NEW RESEARCH claims the benefits of the High Speed 2 railway for the north of England have been exaggerated, and that the “regeneration myth” is obscuring the damage that would be done to some regions.
Ahead of a vote in parliament on the new laws needed to build HS2, the Institute of Economic Affairs argued that the north will suffer a similar fate to Kent, whose stations on the high-speed line to the Channel have not stopped employment falling faster than the national average since 2010.
“The failure of High Speed 1 to achieve its aim of transforming East Kent raises serious questions about the ability of HS2 to ‘rebalance’ the UK economy,” said the IEA’s head of transport Richard Wellings.
The think-tank said the HS2 route will instead create Potemkin villages, or spurious regeneration projects that offer no real economic prospects.
Several dozen MPs are today expected to defy the government and vote down the bill needed to build the new High Speed 2 railway.
However, the HS2 bill looks set to comfortably pass its second reading tonight, backed by the Labour party and the coalition.

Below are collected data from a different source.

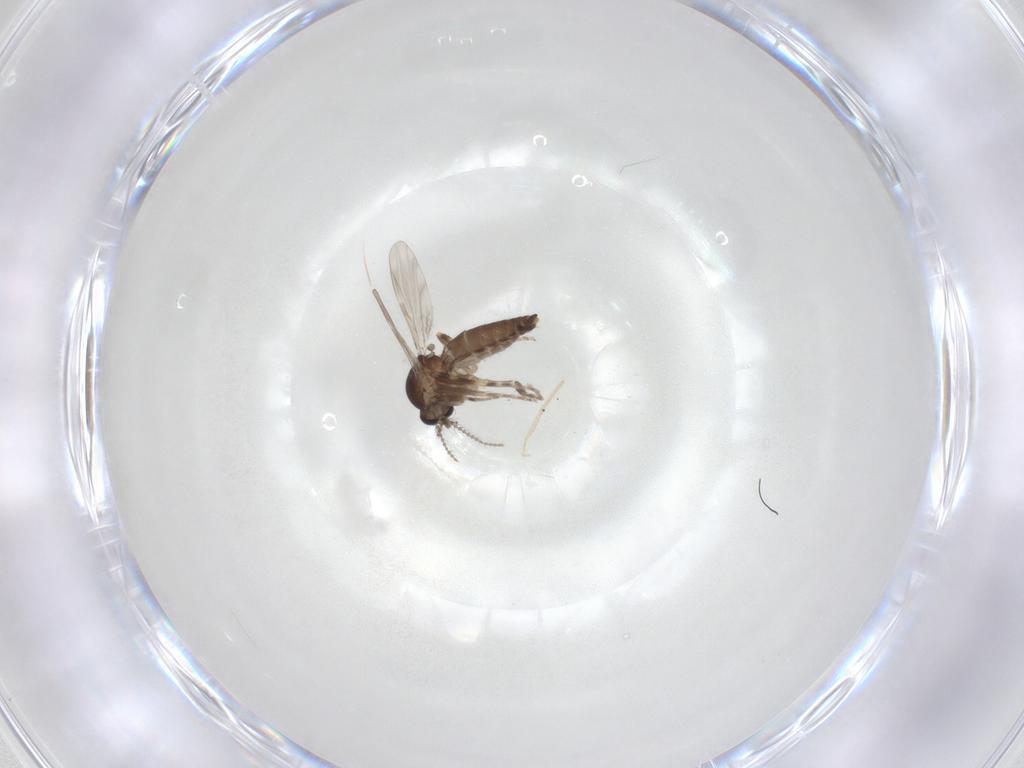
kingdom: Animalia
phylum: Arthropoda
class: Insecta
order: Diptera
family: Ceratopogonidae
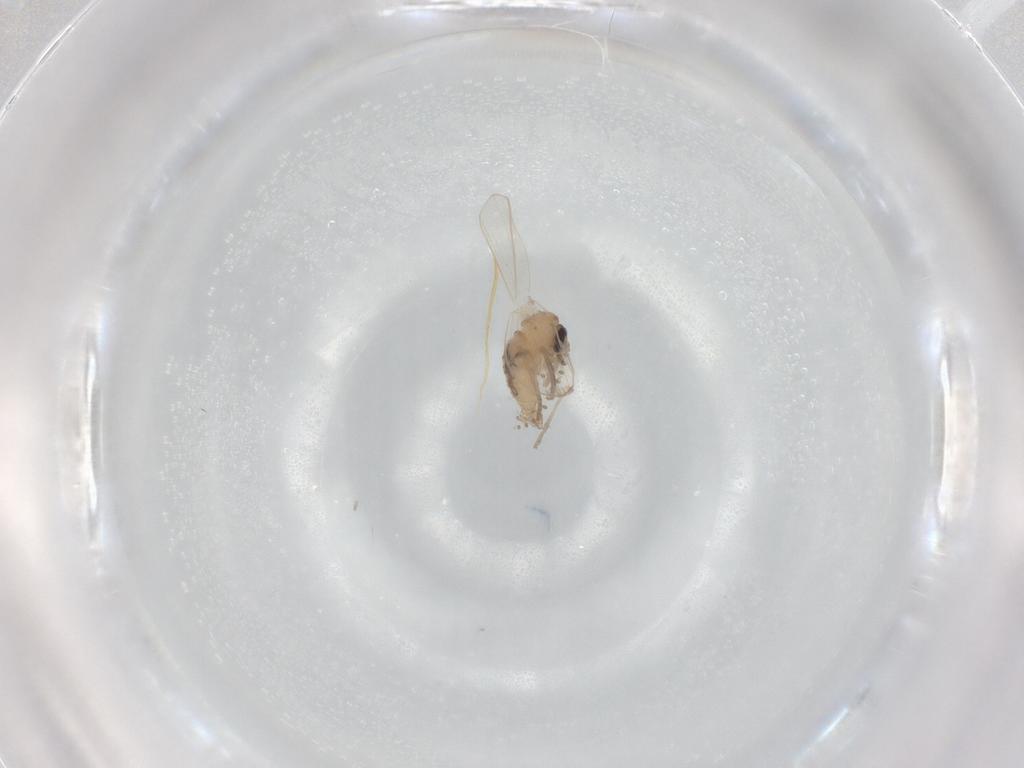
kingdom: Animalia
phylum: Arthropoda
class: Insecta
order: Diptera
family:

Michael Fabricant, who lost his job as vice chairman of the Conservatives this month partly due to his opposition to HS2, told Sky News yesterday that “if Labour were against it the rebellion would be a lot bigger than 40”, and that 80 to 100 Tory MPs have “really serious doubts” about the scheme.
The Taxpayers’ Alliance today urged politicians to reject the “wasteful vanity project” and provoke “a serious rethink of spending priorities”.
However, the British Chambers of Commerce called on MPs to pass the HS2 bill and unlock “transformational capacity to Britain’s rail networks”.
The £42.6bn HS2 project is set to link London to Birmingham by 2026, before extending up to Manchester and Leeds by 2033.